[Collected data entries]
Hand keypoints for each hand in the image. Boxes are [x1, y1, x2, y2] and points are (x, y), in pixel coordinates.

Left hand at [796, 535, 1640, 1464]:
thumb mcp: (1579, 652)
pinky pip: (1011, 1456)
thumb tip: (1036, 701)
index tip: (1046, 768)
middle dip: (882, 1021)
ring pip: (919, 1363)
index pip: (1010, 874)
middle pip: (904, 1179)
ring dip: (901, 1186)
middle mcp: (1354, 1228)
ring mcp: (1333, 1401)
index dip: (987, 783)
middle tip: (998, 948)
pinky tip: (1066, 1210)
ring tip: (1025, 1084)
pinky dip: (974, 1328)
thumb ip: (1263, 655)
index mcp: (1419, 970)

==

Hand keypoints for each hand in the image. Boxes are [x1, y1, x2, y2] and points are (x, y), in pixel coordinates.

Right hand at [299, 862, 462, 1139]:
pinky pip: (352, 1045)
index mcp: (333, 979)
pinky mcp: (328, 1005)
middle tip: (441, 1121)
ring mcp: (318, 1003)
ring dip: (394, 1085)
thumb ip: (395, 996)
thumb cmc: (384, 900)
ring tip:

...

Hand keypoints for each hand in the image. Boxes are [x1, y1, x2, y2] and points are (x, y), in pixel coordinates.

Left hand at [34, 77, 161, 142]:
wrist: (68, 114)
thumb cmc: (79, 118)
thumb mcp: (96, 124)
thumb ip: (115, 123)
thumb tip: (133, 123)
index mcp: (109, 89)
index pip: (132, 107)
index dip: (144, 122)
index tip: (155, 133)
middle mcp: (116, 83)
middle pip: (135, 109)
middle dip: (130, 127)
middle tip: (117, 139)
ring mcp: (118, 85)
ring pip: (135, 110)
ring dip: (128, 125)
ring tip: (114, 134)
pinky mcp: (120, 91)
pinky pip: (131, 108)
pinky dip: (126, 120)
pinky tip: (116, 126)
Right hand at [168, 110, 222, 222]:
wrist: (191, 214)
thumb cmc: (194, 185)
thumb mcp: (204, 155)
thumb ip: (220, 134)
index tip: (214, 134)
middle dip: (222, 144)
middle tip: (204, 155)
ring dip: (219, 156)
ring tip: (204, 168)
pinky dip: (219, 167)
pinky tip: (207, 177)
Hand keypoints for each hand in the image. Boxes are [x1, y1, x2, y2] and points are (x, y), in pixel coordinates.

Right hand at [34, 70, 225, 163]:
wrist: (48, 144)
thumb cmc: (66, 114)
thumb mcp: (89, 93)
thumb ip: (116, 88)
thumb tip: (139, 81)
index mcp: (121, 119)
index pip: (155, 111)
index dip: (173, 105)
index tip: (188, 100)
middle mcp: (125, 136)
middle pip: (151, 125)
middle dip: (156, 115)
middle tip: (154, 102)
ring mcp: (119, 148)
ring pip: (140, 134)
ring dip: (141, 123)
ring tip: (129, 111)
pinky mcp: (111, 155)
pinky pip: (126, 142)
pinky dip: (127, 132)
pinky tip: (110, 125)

__WHAT NEEDS TO BE DONE__: From the records above, transcribe exactly the run of lines that opens with the line holding "pinky tip: (207, 177)" and closes with the line holding "ring pip: (140, 134)", both included.

__RESPONSE FOR THIS EXERCISE__:
pinky tip: (207, 177)
Hand keypoints for each hand in the image. Boxes are [x1, y1, x2, y2] and points are (x, y), in pixel coordinates.

Right hand at [34, 70, 225, 163]:
wrist: (48, 144)
thumb cmc: (66, 114)
thumb mcp: (89, 93)
thumb ip: (116, 88)
thumb tip: (139, 81)
index mcp: (121, 119)
index pip: (155, 111)
index dip: (173, 105)
index tip: (188, 100)
middle mcp: (125, 136)
middle pip: (151, 125)
middle dip: (156, 115)
middle tip: (154, 102)
ring mcp: (119, 148)
ring pip: (140, 134)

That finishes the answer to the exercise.